We found that Reference genre in the App Store is a good possible genre for developing a new app. In the Google Play Store, we saw that Books and References category has over 8 million installs. We will look analyze this catergory further.
for app in final_android:
if app[1] == 'BOOKS_AND_REFERENCE':
print(app[0], ':', app[5])
The book and reference genre has a variety of apps. There are dictionaries, programming tutorials, poetry, library collections, language translations, etc. There are some that have more than 100 million installs.
for app in final_android:
if app[1] == 'BOOKS_AND_REFERENCE' and (app[5] == '1,000,000,000+'
or app[5] == '500,000,000+'
or app[5] == '100,000,000+'):
print(app[0], ':', app[5])
These five apps are the most popular; but, only represent a small portion of the apps available in the books and reference genre. We will explore apps in the midrange(between 1,000,000 and 100,000,000 downloads) populatiry to get some ideas of the types of apps that could be considered for development.
for app in final_android:
if app[1] == 'BOOKS_AND_REFERENCE' and (app[5] == '1,000,000+'
or app[5] == '5,000,000+'
or app[5] == '10,000,000+'
or app[5] == '50,000,000+'):
print(app[0], ':', app[5])
This list of midrange popular apps in the Books and Reference genre primarily contains apps for library collections, dictionaires and software for processing and reading ebooks. Recommending an app that fits in this niche is not a good idea because there is relevant competition.
The Quran has several apps. This indicates that building an app around a popular book can be profitable. Both the Google Play and the App Store platforms can benefit from taking a book and turning it into and app.
With the market already full of libraries, special features will need to be added to an app built around any book. These features could include an audio version, a discussion forum, daily quotes and reminders, challenges, quizzes and invites for friends,etc.

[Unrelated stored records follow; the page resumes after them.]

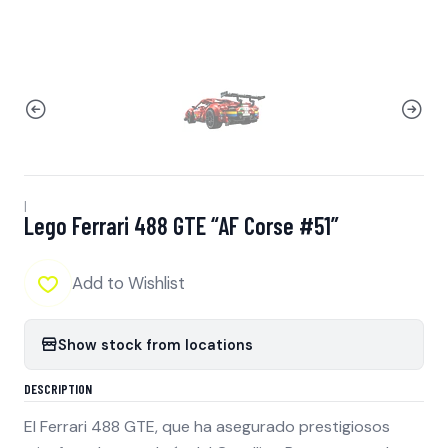
|
Lego Ferrari 488 GTE “AF Corse #51”
Add to Wishlist
Show stock from locations
DESCRIPTION
El Ferrari 488 GTE, que ha asegurado prestigiosos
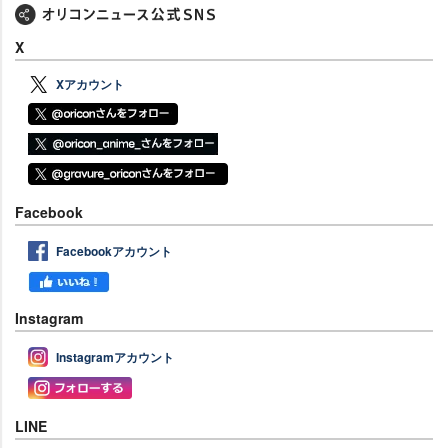
X
Xアカウント
Facebook
Facebookアカウント
Instagram
Instagramアカウント
LINE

In this project, we analyzed data abput the App store and Google Play mobile apps with the goal of recommending an app profile that can be profitable for both markets.
We found that building an app around a popular book could be profitable for both Google Play and the App Store markets. Both markets have established libraries, thus, the app would need to include special features to compliment the book. These features could include an audio version, a discussion forum, daily quotes and reminders, challenges, quizzes and invites for friends,etc.